Potential Applications
This technology can be applied in various industries such as aerospace, automotive, and medical, where accurate material properties are crucial for part performance.
Problems Solved
- Predicting material properties of additive-manufactured parts.
- Ensuring quality and reliability of manufactured parts.
- Streamlining the manufacturing process by utilizing data-driven predictions.
Benefits
- Improved accuracy in predicting material properties.
- Enhanced quality control in additive manufacturing.
- Cost-effective and efficient manufacturing process.
Commercial Applications
- "Predictive Material Property Analysis in Additive Manufacturing": Implementing this technology in additive manufacturing processes to optimize part performance and quality control.
Prior Art
Prior research in the field of additive manufacturing and material property prediction can be found in academic journals and industry publications. Researchers have explored similar methods using thermal analysis and machine learning algorithms.
Frequently Updated Research
Stay updated on the latest advancements in additive manufacturing and material property prediction by following research publications and industry conferences.
Questions about Additive Manufacturing Prediction
How can thermal profiles improve material property predictions in additive manufacturing?

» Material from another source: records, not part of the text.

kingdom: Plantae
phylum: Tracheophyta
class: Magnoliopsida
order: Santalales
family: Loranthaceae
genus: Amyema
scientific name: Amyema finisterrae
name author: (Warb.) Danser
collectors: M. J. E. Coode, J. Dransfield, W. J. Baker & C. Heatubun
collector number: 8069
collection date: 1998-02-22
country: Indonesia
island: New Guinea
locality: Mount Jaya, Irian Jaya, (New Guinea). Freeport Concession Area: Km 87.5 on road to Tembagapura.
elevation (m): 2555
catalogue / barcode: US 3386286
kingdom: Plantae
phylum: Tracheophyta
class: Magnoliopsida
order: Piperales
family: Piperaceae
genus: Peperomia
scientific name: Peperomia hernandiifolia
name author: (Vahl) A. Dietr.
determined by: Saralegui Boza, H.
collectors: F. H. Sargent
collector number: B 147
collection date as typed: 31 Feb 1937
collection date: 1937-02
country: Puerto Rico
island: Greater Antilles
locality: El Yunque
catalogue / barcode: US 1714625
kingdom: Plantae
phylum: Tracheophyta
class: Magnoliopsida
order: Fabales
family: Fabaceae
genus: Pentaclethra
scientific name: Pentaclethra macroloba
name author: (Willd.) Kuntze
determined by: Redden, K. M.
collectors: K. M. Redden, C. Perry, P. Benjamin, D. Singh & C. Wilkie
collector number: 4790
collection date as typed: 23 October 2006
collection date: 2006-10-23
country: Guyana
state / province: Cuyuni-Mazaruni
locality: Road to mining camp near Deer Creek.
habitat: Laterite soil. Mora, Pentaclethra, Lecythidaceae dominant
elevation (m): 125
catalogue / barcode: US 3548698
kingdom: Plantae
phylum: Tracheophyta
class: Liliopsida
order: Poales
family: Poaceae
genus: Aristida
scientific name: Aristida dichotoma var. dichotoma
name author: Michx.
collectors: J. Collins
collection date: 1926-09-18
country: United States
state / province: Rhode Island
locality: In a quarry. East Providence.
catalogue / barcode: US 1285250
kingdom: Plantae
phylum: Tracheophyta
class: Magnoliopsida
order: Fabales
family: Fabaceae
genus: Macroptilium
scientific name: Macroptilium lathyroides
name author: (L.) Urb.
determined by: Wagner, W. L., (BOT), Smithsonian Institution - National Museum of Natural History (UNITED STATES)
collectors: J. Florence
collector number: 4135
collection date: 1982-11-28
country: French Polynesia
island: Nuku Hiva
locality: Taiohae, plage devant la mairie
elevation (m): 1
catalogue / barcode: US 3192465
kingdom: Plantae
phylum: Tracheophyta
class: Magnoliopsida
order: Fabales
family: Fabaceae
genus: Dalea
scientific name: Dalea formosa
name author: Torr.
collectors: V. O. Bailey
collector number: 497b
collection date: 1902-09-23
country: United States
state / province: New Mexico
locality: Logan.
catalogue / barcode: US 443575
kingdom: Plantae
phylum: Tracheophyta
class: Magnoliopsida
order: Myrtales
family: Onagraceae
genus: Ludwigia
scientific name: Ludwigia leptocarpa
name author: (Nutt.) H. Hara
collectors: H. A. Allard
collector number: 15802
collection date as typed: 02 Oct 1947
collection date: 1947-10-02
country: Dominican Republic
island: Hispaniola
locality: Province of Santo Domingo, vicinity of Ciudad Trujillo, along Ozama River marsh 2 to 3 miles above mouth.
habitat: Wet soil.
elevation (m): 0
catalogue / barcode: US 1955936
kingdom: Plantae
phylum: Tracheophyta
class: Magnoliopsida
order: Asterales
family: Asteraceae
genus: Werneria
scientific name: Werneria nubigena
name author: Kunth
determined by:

Thermal profiles provide valuable data on the manufacturing process, allowing for more accurate predictions of material properties based on real-time conditions.
What are the potential challenges in implementing machine-learning algorithms for material property prediction in additive manufacturing?
Challenges may include data accuracy, algorithm optimization, and integration with existing manufacturing processes. Ongoing research is focused on addressing these challenges to enhance predictive capabilities.
Original Abstract Submitted
A method is provided for predicting material properties of a part to be additive-manufactured. The method comprises additive-manufacturing a plurality of standard parts, and obtaining thermal profiles at select predetermined locations of physical samples of the plurality of standard parts during additive-manufacturing of the plurality of standard parts. The method also comprises storing the thermal profiles and corresponding material properties of the physical samples of the plurality of standard parts in a database. The method further comprises running a machine-learning algorithm to predict material properties of the part to be additive-manufactured based upon the thermal profiles and corresponding material properties of the physical samples of the plurality of standard parts stored in the database.